*WHAT YOU WILL DO*: Give again the entries below exactly, beginning at the first line and ending at the line with "sygehus, men blev afvist.".

*INFORMATION SHOWN*:
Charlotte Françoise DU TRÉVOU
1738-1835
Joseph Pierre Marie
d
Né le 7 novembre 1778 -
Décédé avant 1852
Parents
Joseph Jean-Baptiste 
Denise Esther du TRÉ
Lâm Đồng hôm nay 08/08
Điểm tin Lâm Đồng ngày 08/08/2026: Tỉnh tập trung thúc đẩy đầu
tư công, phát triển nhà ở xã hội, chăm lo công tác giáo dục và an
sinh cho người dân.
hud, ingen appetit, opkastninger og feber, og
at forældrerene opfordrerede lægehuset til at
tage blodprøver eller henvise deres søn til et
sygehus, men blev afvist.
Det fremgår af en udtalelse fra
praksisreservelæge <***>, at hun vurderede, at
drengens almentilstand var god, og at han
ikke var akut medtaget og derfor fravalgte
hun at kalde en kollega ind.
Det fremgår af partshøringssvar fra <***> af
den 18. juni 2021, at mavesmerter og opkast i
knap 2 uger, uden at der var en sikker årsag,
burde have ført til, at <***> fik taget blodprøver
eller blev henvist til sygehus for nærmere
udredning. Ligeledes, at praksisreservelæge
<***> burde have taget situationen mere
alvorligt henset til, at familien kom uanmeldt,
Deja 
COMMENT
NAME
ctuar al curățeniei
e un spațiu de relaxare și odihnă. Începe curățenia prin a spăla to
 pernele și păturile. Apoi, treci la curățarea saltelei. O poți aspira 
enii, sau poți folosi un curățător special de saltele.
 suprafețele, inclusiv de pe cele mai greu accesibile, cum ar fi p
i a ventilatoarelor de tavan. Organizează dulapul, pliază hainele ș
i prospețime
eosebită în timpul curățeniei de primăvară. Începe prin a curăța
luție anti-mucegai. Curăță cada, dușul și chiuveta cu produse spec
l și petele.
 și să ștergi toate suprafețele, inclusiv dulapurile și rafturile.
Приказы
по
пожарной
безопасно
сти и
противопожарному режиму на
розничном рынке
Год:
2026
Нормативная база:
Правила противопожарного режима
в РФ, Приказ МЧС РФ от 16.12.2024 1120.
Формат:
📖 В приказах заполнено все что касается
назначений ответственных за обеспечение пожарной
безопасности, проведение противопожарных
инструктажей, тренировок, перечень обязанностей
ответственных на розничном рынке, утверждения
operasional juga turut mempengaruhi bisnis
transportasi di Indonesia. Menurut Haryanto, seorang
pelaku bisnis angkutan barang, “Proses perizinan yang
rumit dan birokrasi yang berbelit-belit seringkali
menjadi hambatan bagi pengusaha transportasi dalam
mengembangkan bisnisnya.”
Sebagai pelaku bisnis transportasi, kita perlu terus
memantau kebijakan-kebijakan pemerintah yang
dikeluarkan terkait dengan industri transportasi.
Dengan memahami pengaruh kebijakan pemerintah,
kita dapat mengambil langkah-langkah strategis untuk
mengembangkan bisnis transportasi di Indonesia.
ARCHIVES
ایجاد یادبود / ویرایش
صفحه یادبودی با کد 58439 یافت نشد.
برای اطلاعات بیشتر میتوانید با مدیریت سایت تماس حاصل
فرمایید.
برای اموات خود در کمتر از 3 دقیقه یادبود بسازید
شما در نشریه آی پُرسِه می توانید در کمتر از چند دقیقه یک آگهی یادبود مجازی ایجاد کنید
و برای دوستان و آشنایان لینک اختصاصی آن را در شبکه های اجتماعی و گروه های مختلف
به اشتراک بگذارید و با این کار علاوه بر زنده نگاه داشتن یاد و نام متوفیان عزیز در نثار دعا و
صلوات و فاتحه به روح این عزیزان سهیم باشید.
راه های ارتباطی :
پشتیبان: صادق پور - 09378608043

*WRITTEN REPLY*:
Charlotte Françoise DU TRÉVOU
1738-1835
Joseph Pierre Marie
d
Né le 7 novembre 1778 -
Décédé avant 1852
Parents
Joseph Jean-Baptiste 
Denise Esther du TRÉ
Lâm Đồng hôm nay 08/08
Điểm tin Lâm Đồng ngày 08/08/2026: Tỉnh tập trung thúc đẩy đầu
tư công, phát triển nhà ở xã hội, chăm lo công tác giáo dục và an
sinh cho người dân.
hud, ingen appetit, opkastninger og feber, og
at forældrerene opfordrerede lægehuset til at
tage blodprøver eller henvise deres søn til et
sygehus, men blev afvist.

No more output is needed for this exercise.